It's like that well-known phrase about unstoppable force that meets an immovable object since this can tell us so much that the immovable object will prevail over the forces acted upon it.
Much like that resolute object, we need to be more emotionally available but also more determined. More goal-oriented and focused on our own needs and priorities.
The time has long since passed for being that nervous Nellie who constantly apologizes for things they clearly can't control. In fairness, we all do it.
In fact, it used to be me
Once, I was notoriously walking to school with my friend and a runner ran into her, and somehow in the kerfuffle, I was the one to apologize. I wasn't even relevant to the collision!
This compulsion that everyone – but primarily young women – feel to express apologies in the workplace and public is very telling for a number of reasons.
Primarily, it speaks to a desire to be a people pleaser. To make sure that you can be hospitable and compassionate to your fellow man. In principle, this is great.

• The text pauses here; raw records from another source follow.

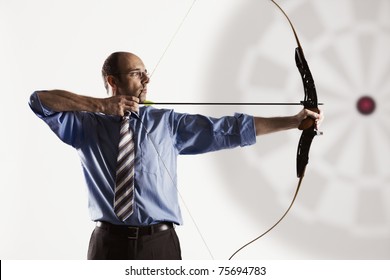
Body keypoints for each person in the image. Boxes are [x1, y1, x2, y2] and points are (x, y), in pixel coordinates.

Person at [29, 51, 322, 260]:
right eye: (136, 73)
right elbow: (39, 101)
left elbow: (227, 130)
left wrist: (293, 121)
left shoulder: (165, 122)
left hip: (160, 245)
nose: (146, 78)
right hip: (107, 245)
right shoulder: (85, 125)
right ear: (113, 81)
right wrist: (100, 105)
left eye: (146, 72)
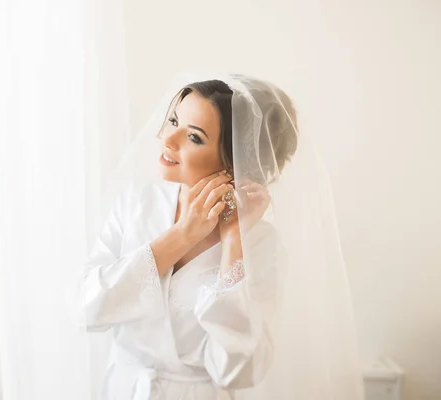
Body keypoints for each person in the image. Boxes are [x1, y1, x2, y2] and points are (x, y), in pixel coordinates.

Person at [73, 74, 365, 400]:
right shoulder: (135, 205)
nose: (169, 140)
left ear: (233, 160)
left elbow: (236, 370)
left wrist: (232, 242)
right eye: (173, 121)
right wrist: (182, 235)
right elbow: (89, 307)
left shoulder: (261, 243)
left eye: (194, 137)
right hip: (122, 390)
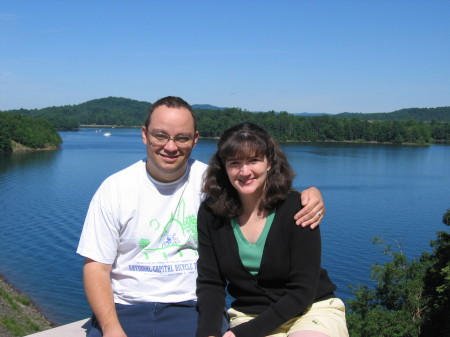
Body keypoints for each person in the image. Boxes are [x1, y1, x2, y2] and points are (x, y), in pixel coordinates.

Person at [77, 96, 326, 337]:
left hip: (192, 308)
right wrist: (111, 329)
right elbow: (96, 267)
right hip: (127, 308)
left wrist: (308, 195)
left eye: (182, 138)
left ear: (195, 139)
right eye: (160, 135)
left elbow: (258, 188)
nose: (171, 146)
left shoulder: (211, 182)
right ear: (145, 134)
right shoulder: (115, 189)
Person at [196, 122, 349, 337]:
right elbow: (210, 283)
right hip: (250, 314)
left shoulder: (298, 208)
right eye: (235, 162)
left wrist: (241, 334)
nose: (244, 171)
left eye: (254, 160)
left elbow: (302, 291)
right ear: (224, 166)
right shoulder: (211, 214)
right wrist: (209, 333)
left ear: (269, 163)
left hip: (311, 309)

However, being the person that constantly has to think about other people above your own needs means that you're living someone else's life in place of your own. But you don't realize until it's too late or when you've already wasted so much time.
Let me be the person today to tell you to stop this!
It's very generous but not necessarily coming from a place of absolute morality. We all want to be loved and liked and validated, after all, and there's a big impulse to cash in on that in making big gestures for people.
If you're always available to be someone's errand boy, you will find that people will either think you're a little artificial or bland, or they will take you for granted. But it won't occur to you to feel resentment, yet it can cause a toxic circle within a friendship.
All relationships and social transactions should be surrounded by a balanced, equal, healthy, and symmetrical relationship. It's all about the give and take. It's one thing for you to be constantly on your phone at their beck and call, but they will not likely be there for you in the same way.
Don't apologize for this, but also, I wouldn't continue these habits
You will start to overcommit and promise things that you either can't control or end up killing yourself while trying to put your promises into action. Neither are workable outcomes and in order to stop breaking your word, you have to stop trying to please everyone.
Take a step back. Don't perform what someone wants to see in another person. We all need conflict. Don't break the bonds of friendship by trying to be a robot or the perfect person.
That's not the person that your friend wants. They want you to be you! You're sacrificing yourself and writing a new personality, breaking the number one rule.
Be yourself!
If you aren't yourself in a relationship, you will never express your own opinions or needs, and therefore you will never have them met. Your thoughts will never be heard. You will break the most sacred of bonds – the one to yourself.
You owe it to yourself to be firm with people. Don't apologize for who you are and don't cover your interests up behind the façade of someone else.
Don't be afraid to be unexpected or unpredictable, or unreachable. Do what you want to do, and stick to your guns. Doing what other people think you will do is boring, anyway.
You have to prioritize yourself by being unapologetically you, uninterrupted
This will ensure that you don't' accidentally break people's hearts by pretending to be someone you're not or breaching their trust because you spilled their secrets to a person whose validation you wanted.
Trying to impress one person will always come at the expense of another, likely, yourself. Making connections under pretenses will only cause you to break your promise to yourself: to be true to your own interests.
Don't waste people's time and make sure that you never apologize for being you. Don't hide behind someone else, and embrace who you truly are. A strong, powerful, interesting human being.